The spring was all about us; each day added to the charm of the country-side and the gardens of St. Choiseul grew gayer and gayer with the snowy and carmine splendor of the tulips, the purple glories of the hyacinth, the blossoming trails of periwinkle, leading at last to the zenith loveliness of the blushing roses, when St. Choiseul sent its fragrant breath far and wide over the green meadows, and far into the thick-set and shadowed woods.

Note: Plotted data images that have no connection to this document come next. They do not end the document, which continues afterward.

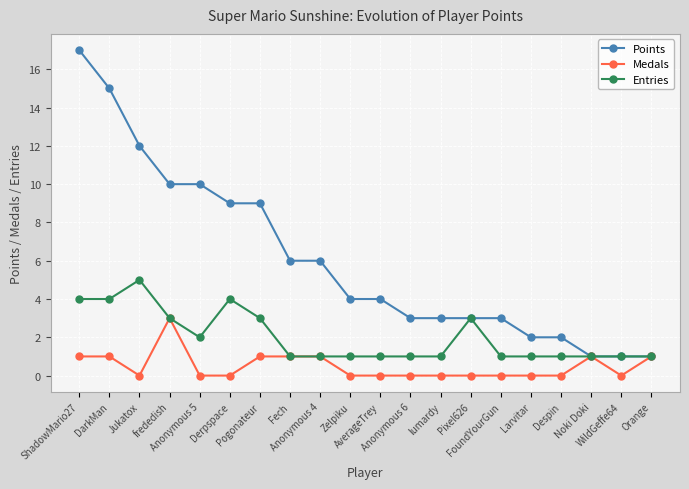

What is the minimum value for Entries?

1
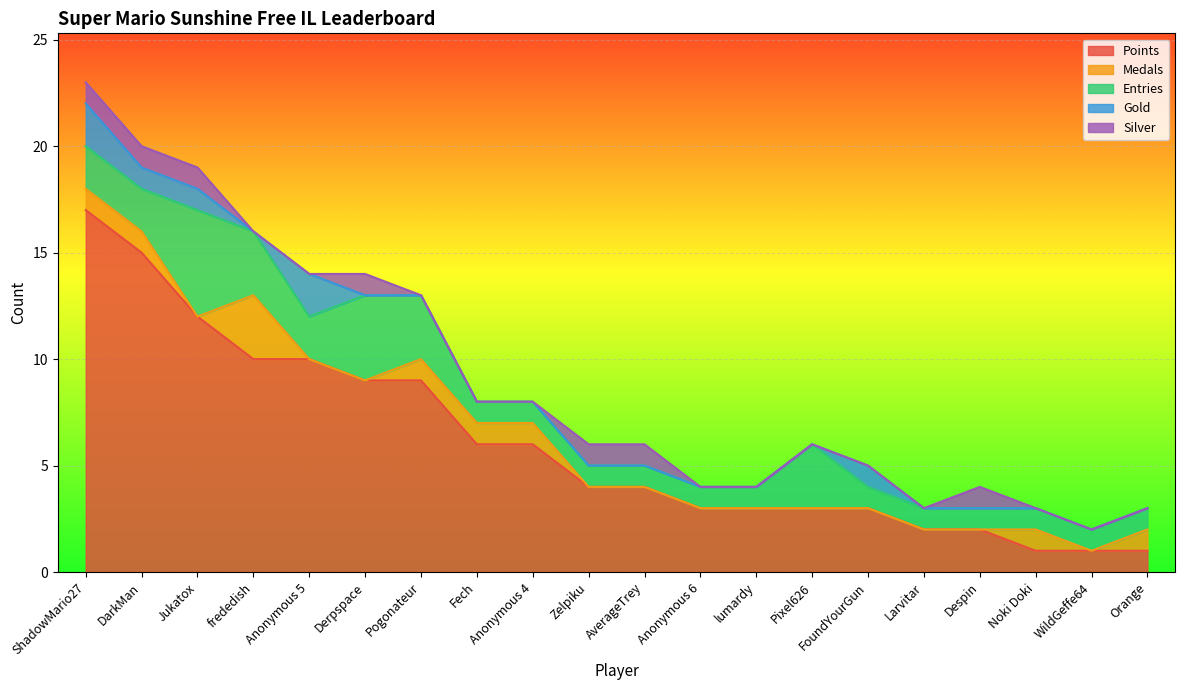

Which series has the widest spread of values?

Points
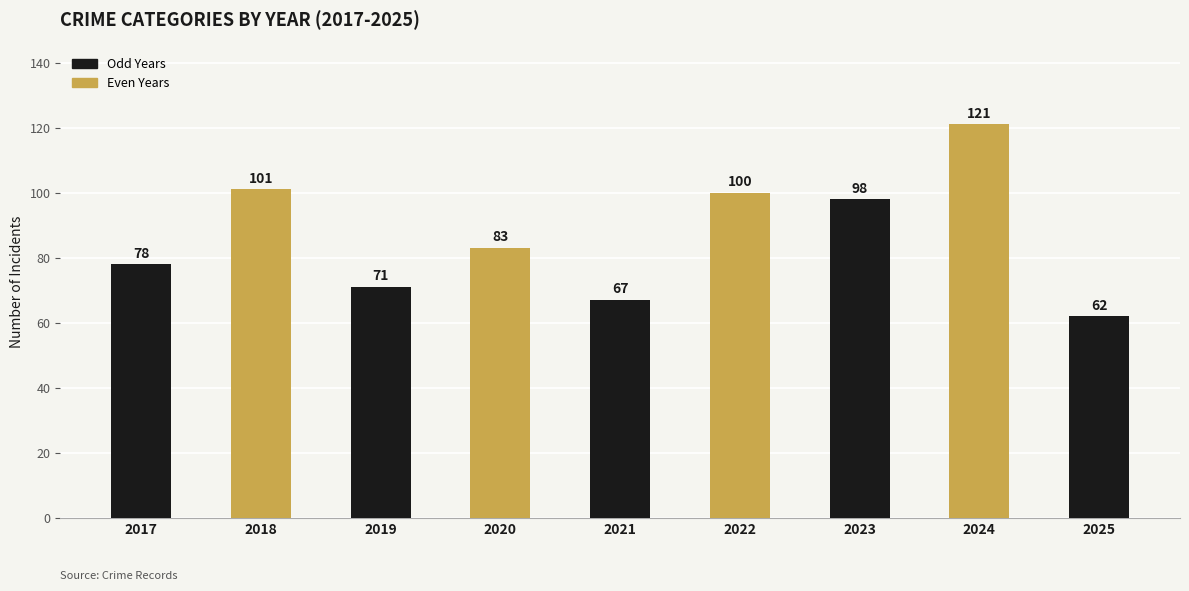

Reading left to right, extract all data points from this chart.

2017=78	2018=101	2019=71	2020=83	2021=67	2022=100	2023=98	2024=121	2025=62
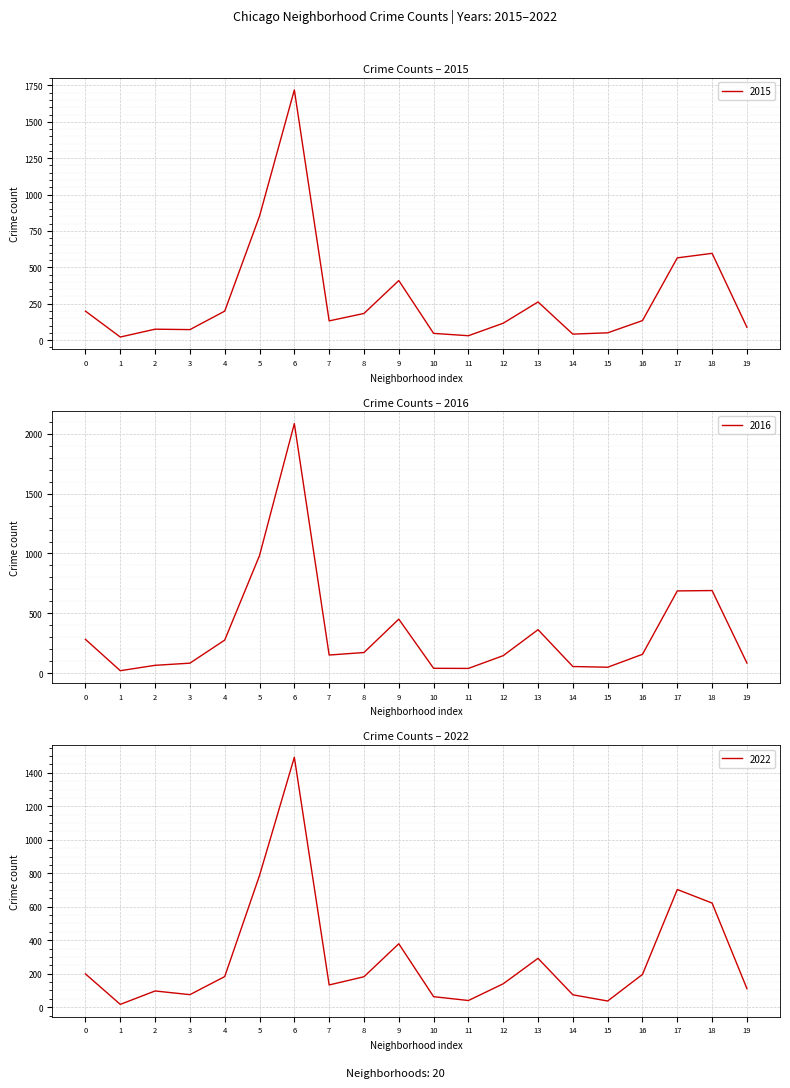

True or false: 2022 has a value of 112 at 0.

False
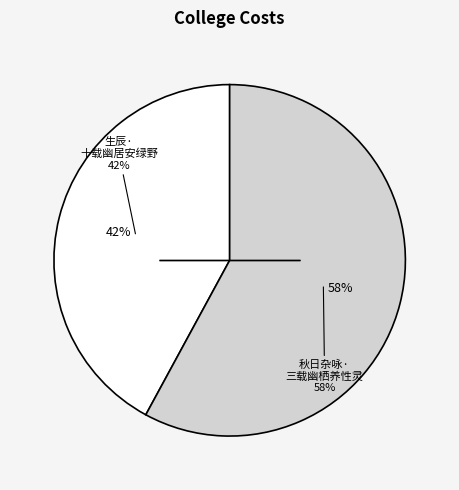

Do 生辰·十载幽居安绿野 and 秋日杂咏·三载幽栖养性灵 together represent more than half of the pie?

Yes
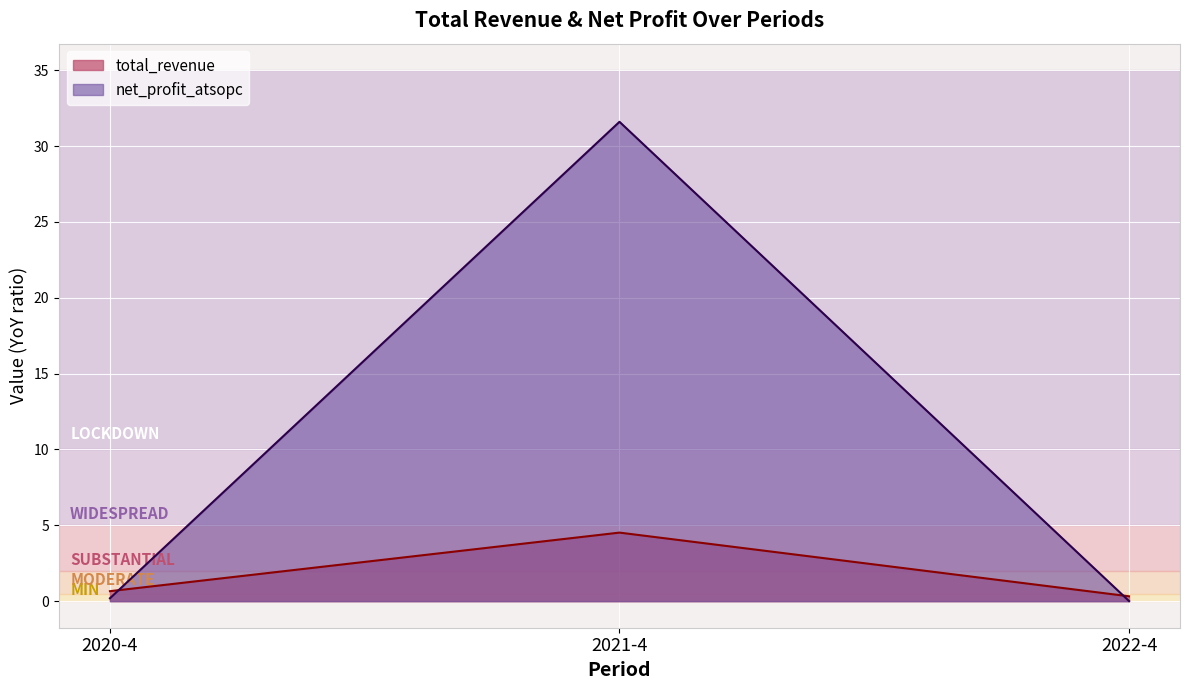

What is the average value of the total_revenue series?

1.8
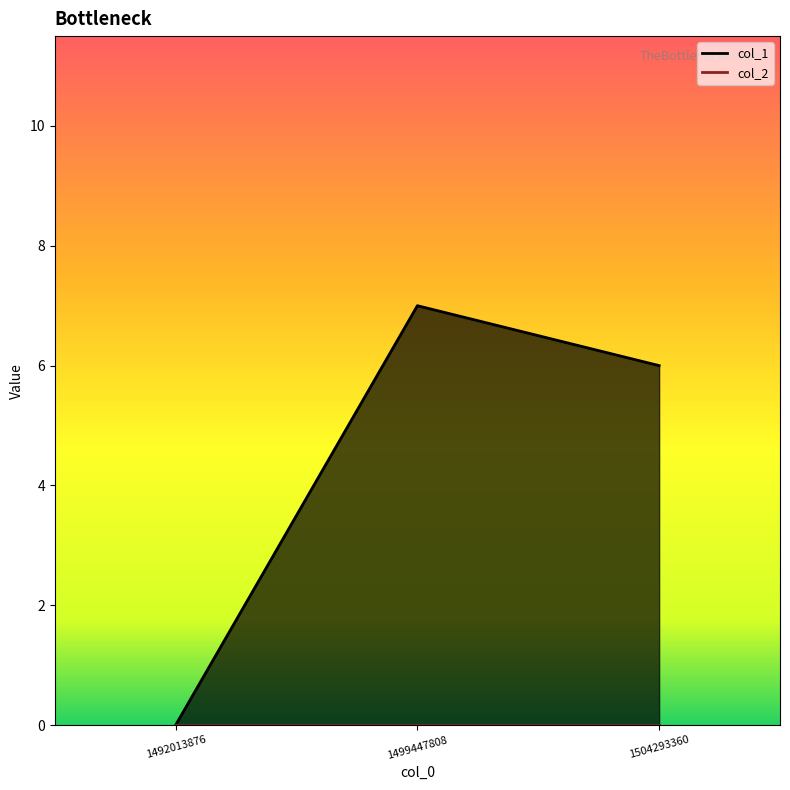

How many values are below 6?

1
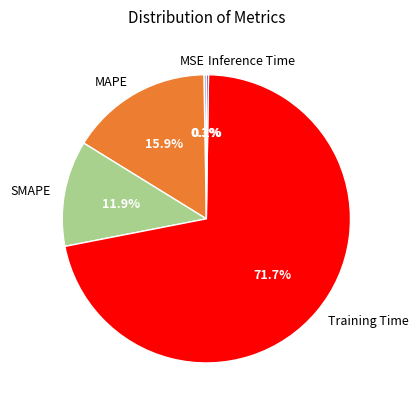

What is the largest slice in the pie chart?

Training Time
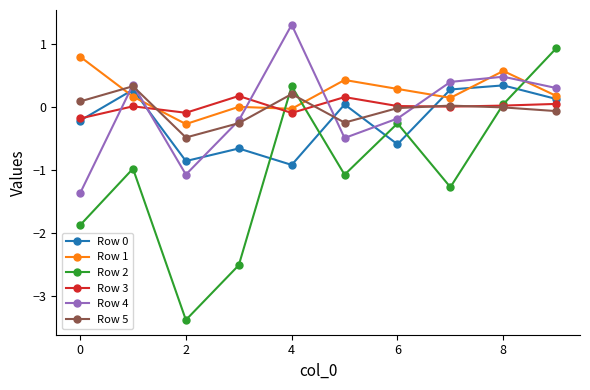

What is the sum of all Row 0 values?

-2.2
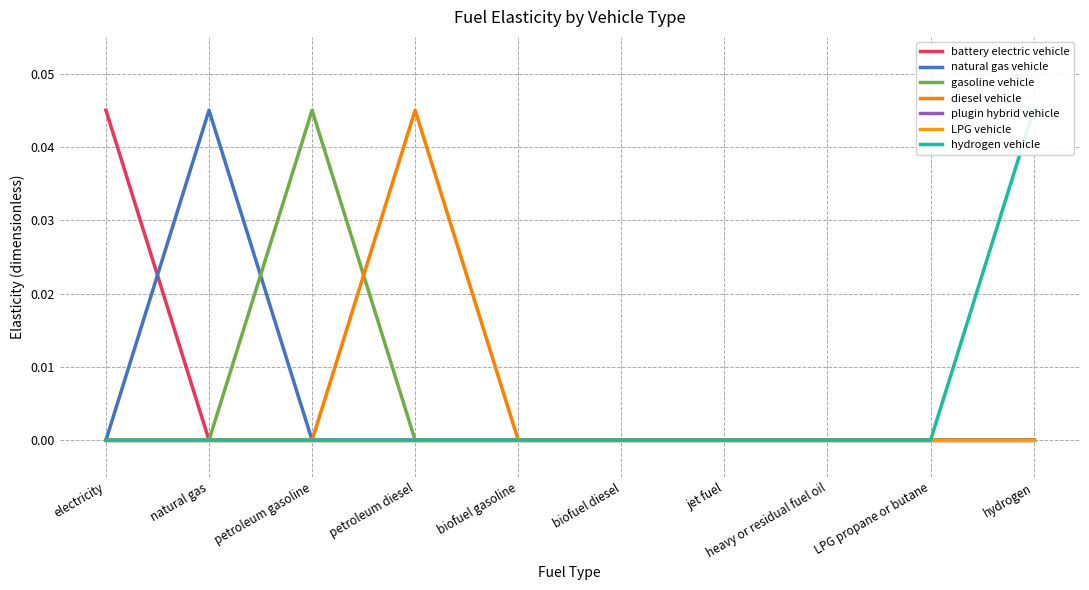

How many categories are shown in the chart?

10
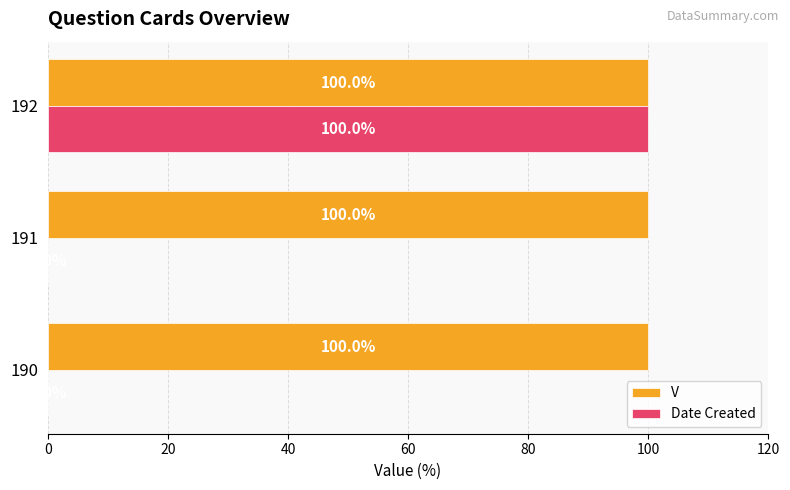

Between 191 and 192, which series saw the biggest shift?

Date Created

The _bienséance_ of nature was seen too in the overflowing happiness of the country, its peace and increasing wealth, with the flow towards it of the gracious friendliness of the peoples, and the establishment among us of the pure principles of liberty. Indeed we were all gay. Privat Deschat's hideous predictions that evening so long ago--how long ago it indeed seemed, as if in another age; that was before I went to America--were all forgotten, or if recalled just laughed at--and yet there had been the Agadir affair and there had been disturbances in Alsace and cruel muttering elsewhere; the Cassagnac matter and the German correspondents. But that was nothing--_une bagatelle simplement_--and so the bright years rolled along, braided with delights, illustrious with hopes, serene with gifts, not altogether free from acquiescent tears, while the inevitable CALAMITY came closer and closer, and like a thunderbolt crashed suddenly from the peaceful skies, and darkened all the world with its despair and misery.